DH has just got up and convinced me to reply.

I'm sorry you feel that way but in my car being strapped in is non negotiable. It's got nothing to do with the crash, but I admit that that did open my eyes to how many irresponsible drivers are out there who cause accidents that involve even the safest of drivers. If something happened to DN whilst I was driving and she wasn't strapped in I'd be legally responsible for it. Unstrapping her or even just loosening the straps is so dangerous and just an unnecessary risk. If wanting to keep her safe makes me a judgemental bitch then so be it. I'm sure you'd call the police officer pulling BIL over and cautioning or even impounding the car judgemental too.

Thank you all so much for your replies. I'm going to my mums for Sunday lunch this afternoon but not sure if she'll be there.

OP posts:
Unicornandbows · 28/10/2018 10:09

Even My dog has a flipping seat belt system. Your sister is an utter twat!! I think you should send her the link to mumsnet as a response...

This is how preventable accidents can happen so inconsiderate report her

pointythings · 28/10/2018 10:16

Your sister is an irresponsible idiot.

DD1 discovered how to escape her car seat when she was 2. She got as far as undoing one strap by the time I'd pulled over and told her never to do that again - calm but deadly. She never did it again and made sure DD2 never even tried.

I do not start the engine unless everyone in the car is wearing a seat belt.

BewareOfDragons · 28/10/2018 10:17

Your sister is a neglectful idiot.

And you would have been legally responsible had you been pulled over and she'd been discovered out of her carseat.

I'd send the police round to have a word if they'll go. Or contact social services. It is wilful neglect, against the law, and a shocking attitude to have about the safety of one's own child.

I also wouldn't allow them in my car again.

KeiTeNgeNge · 28/10/2018 10:18

I am gobsmacked at her response

Blanchedupetitpois · 28/10/2018 10:20

Your sister is being absolutely irresponsible and incredibly cruel to you by making out that you have a problem. I would text back saying ‘as we clearly don’t agree on this and it’s non-negotiable for me I think it’s best if I don’t drive you around again’ and then refuse to discuss it with her further.
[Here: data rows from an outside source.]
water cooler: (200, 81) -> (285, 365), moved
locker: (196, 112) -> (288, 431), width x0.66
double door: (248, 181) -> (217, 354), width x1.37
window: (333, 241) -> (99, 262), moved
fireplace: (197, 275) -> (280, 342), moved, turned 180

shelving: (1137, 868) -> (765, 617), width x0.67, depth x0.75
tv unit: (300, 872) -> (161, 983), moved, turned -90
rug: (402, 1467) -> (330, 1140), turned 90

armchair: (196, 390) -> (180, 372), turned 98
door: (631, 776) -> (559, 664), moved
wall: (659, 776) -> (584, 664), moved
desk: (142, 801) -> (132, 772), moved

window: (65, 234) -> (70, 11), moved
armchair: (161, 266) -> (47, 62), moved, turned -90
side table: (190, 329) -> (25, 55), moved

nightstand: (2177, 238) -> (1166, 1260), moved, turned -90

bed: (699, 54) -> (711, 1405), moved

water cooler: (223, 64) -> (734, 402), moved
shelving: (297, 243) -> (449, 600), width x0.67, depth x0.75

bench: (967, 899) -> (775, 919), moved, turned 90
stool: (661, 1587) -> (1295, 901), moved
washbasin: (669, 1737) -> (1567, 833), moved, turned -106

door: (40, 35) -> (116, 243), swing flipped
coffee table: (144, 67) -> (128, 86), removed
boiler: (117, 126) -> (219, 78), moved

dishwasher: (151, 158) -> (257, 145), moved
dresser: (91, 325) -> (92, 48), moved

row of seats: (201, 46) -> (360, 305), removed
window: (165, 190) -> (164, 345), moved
I can’t believe how recklessly she’s willing to endanger her child.

Fatted · 28/10/2018 10:20

YANBU. If anything had happened to your DN then you as the driver would have been responsible. Your DSIS can take her daughter's life in her own hands all she wants when she's driving.

Iaimtomisbehave1 · 28/10/2018 10:24

So glad you replied OP. I think I'd be telling everyone in the family that she was putting that child at so much risk because I'd be so annoyed!

Lovemusic33 · 28/10/2018 10:24

My daughter went through a stage of getting out of her car seat, I used to pull over and refuse to drive until she was strapped in properly. Eventually she understood that to go anywhere she had to stay strapped in. No way would I allow a child to be unstrapped or have their arms out of the straps whilst I was driving.